- **Passage for review**:
It was discovered 130 years ago, but it is a tad older:

200 years?
250 years?
300 years?
400 years?
500 years?
750 years?
1000 years?
1500 years?
2000 years?

Perfection got the doggy cancer right - and with brute force found the age...

The answer is Canine Transmissible Venereal Tumor:

Clonal Origin and Evolution of a Transmissible Cancer ; Murgia et al.; Cell; 2006 said:
CTVT, also known as Sticker's sarcoma, is a histiocytic tumor that is usually transmitted among dogs through coitus but may also spread through licking, biting, and sniffing tumor-affected areas. (...)
Our analysis of divergence of microsatellites indicates that the tumor arose between 200 and 2500 years ago. Whether this time period represents the time the tumor first arose or whether it represents a later bottleneck in the tumor's dispersion as a parasite cannot be resolved. While this estimated date indicates a relatively recent evolutionary origin, CTVT represents the oldest known mammalian somatic cell in continuous propagation, having undergone countless mitoses and host-to-host transfers.

- **Problem statement**:
Continue the post on the age of the transmissible dog tumor, picking up right after its final sentence.

- **Records supplied**:
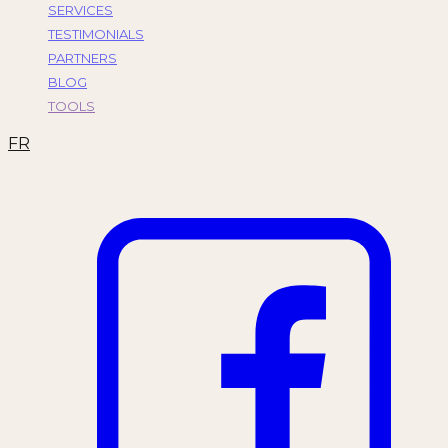
SERVICES
TESTIMONIALS
PARTNERS
BLOG
TOOLS
FR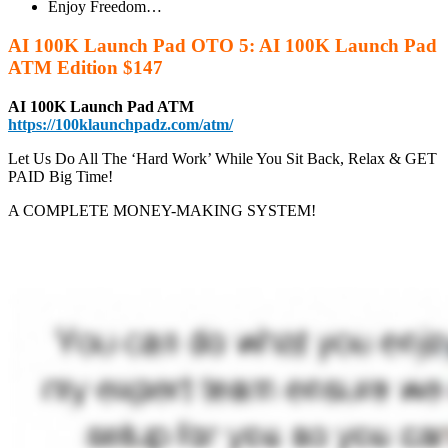
Enjoy Freedom…
AI 100K Launch Pad OTO 5: AI 100K Launch Pad
ATM Edition $147
AI 100K Launch Pad ATM
https://100klaunchpadz.com/atm/
Let Us Do All The ‘Hard Work’ While You Sit Back, Relax & GET
PAID Big Time!
A COMPLETE MONEY-MAKING SYSTEM!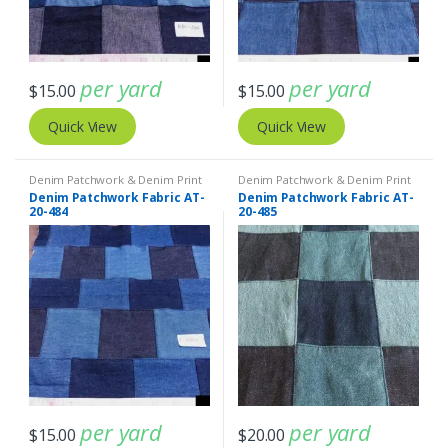
per yard
per yard
$
15.00
$
15.00
Quick View
Quick View
Denim Patchwork & Denim Print
Denim Patchwork & Denim Print
Fabrics
,
Patchwork Madras &
Fabrics
,
Patchwork Madras &
Denim Patchwork Fabric AT-
Denim Patchwork Fabric AT-
Patchwork Print Fabrics
Patchwork Print Fabrics
20-484
20-485
per yard
per yard
$
15.00
$
20.00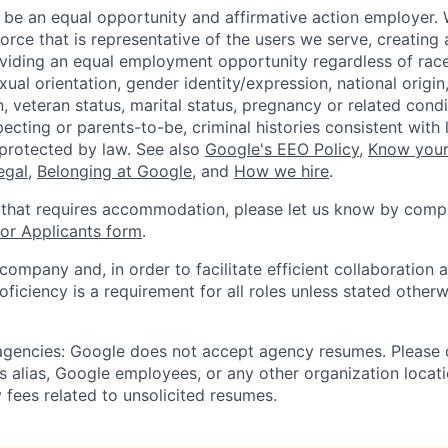
 be an equal opportunity and affirmative action employer.
orce that is representative of the users we serve, creating 
viding an equal employment opportunity regardless of race,
xual orientation, gender identity/expression, national origin, 
, veteran status, marital status, pregnancy or related condi
ecting or parents-to-be, criminal histories consistent with 
 protected by law. See also
Google's EEO Policy
,
Know your
legal
,
Belonging at Google
, and
How we hire
.
 that requires accommodation, please let us know by compl
r Applicants form
.
 company and, in order to facilitate efficient collaboratio
roficiency is a requirement for all roles unless stated otherw
 agencies: Google does not accept agency resumes. Please
s alias, Google employees, or any other organization locati
 fees related to unsolicited resumes.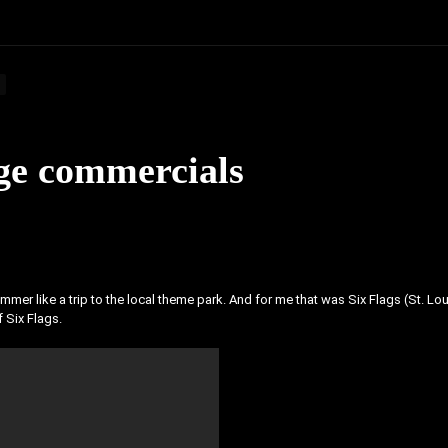
age commercials
mer like a trip to the local theme park. And for me that was Six Flags (St. Lou
 Six Flags.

- **Answer space**:
 
When you've given so many inkblot tests that you actually can see pictures in the inkblots?

Or is that a Rorschach Limit?
 
Hey Perfection, time for a new question
 
Ok, What's a histone, and what's is function in the bigger picture of things?
 
Well yes in the same way as the statosphere holding that junk that blocks UV light.

:)
 
Its arrangements expose certain sections of DNA to the cellular machinery. It's what allows a muscle cell to have the same DNA as a neuron, but only express the specific genes.
 
Correctomundo!

It's a class of proteins that bind DNA up into a mass of chromatin to make the chromosomes. The DNA wraps around the histones such that they would be an extremely long if the histones weren't there. They also appear to be modifiable and that appears to have a role in moderating gene express and DNA repair.

Histones are only found in eucaryotes.


Your turn.
 
What's the most evolutionarily divergent (from us) animal you can find which intentionally makes eye contact?
 
What's the most evolutionarily divergent (from us) animal you can find which intentionally makes eye contact?

A fish of some sort would be my guess, because that way it is more viable evolution wise, I mean it can escape easier.

OK I've thought a little more, a mollusc, some sort of bicuspid? ;).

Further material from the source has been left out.